**TASK DETAILS**
Rewrite the part that opens with the line containing "An exemplary method" and closes with the line containing "Generating the GDER", replacing "super range measurement" with "extended range measurement" and changing nothing else.

Records from a collection
• • •
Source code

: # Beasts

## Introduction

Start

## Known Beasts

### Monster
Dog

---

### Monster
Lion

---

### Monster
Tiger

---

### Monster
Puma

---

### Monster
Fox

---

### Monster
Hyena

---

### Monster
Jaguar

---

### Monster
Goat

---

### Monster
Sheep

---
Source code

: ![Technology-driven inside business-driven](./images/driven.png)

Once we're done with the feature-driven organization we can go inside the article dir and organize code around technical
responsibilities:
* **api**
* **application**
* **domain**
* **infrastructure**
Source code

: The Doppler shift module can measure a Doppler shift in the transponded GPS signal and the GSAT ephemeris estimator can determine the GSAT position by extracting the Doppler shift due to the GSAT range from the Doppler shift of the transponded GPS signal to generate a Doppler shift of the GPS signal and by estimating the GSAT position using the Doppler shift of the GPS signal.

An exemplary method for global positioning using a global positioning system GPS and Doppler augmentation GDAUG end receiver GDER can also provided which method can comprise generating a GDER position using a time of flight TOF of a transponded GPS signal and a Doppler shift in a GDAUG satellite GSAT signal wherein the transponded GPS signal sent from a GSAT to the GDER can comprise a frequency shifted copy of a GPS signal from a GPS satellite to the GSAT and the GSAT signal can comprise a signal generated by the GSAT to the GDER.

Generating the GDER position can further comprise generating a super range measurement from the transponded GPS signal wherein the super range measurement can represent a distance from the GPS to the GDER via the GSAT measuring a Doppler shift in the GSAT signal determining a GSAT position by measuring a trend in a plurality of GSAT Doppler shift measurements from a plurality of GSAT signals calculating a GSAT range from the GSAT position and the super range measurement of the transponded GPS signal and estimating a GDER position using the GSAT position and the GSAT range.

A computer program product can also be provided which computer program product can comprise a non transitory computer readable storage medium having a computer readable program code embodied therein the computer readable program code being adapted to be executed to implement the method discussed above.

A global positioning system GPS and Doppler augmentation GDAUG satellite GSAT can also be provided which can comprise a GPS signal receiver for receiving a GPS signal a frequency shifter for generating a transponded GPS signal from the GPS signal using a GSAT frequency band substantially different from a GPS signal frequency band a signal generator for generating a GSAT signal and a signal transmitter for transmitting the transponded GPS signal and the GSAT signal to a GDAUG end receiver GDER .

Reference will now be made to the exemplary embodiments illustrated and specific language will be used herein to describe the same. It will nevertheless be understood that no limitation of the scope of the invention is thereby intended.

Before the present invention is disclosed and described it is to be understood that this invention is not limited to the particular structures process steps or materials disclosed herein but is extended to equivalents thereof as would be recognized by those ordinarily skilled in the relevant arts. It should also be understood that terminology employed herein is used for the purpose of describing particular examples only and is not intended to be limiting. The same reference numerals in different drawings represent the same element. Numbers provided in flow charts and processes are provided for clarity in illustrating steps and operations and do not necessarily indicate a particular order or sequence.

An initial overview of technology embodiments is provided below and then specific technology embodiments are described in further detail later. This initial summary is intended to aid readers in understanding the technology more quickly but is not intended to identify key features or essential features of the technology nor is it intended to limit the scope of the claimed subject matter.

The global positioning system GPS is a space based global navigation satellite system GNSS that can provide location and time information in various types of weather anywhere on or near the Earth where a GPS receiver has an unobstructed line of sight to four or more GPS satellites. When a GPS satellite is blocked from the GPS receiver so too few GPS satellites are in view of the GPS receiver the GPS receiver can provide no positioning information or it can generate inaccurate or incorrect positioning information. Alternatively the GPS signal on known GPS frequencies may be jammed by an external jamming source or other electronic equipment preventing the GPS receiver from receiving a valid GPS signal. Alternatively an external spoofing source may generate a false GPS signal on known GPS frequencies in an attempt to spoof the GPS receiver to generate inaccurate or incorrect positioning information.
• • •
**ANSWER FOR THIS EXERCISE**
An exemplary method for global positioning using a global positioning system GPS and Doppler augmentation GDAUG end receiver GDER can also provided which method can comprise generating a GDER position using a time of flight TOF of a transponded GPS signal and a Doppler shift in a GDAUG satellite GSAT signal wherein the transponded GPS signal sent from a GSAT to the GDER can comprise a frequency shifted copy of a GPS signal from a GPS satellite to the GSAT and the GSAT signal can comprise a signal generated by the GSAT to the GDER.

Generating the GDER position can further comprise generating a extended range measurement from the transponded GPS signal wherein the extended range measurement can represent a distance from the GPS to the GDER via the GSAT measuring a Doppler shift in the GSAT signal determining a GSAT position by measuring a trend in a plurality of GSAT Doppler shift measurements from a plurality of GSAT signals calculating a GSAT range from the GSAT position and the extended range measurement of the transponded GPS signal and estimating a GDER position using the GSAT position and the GSAT range.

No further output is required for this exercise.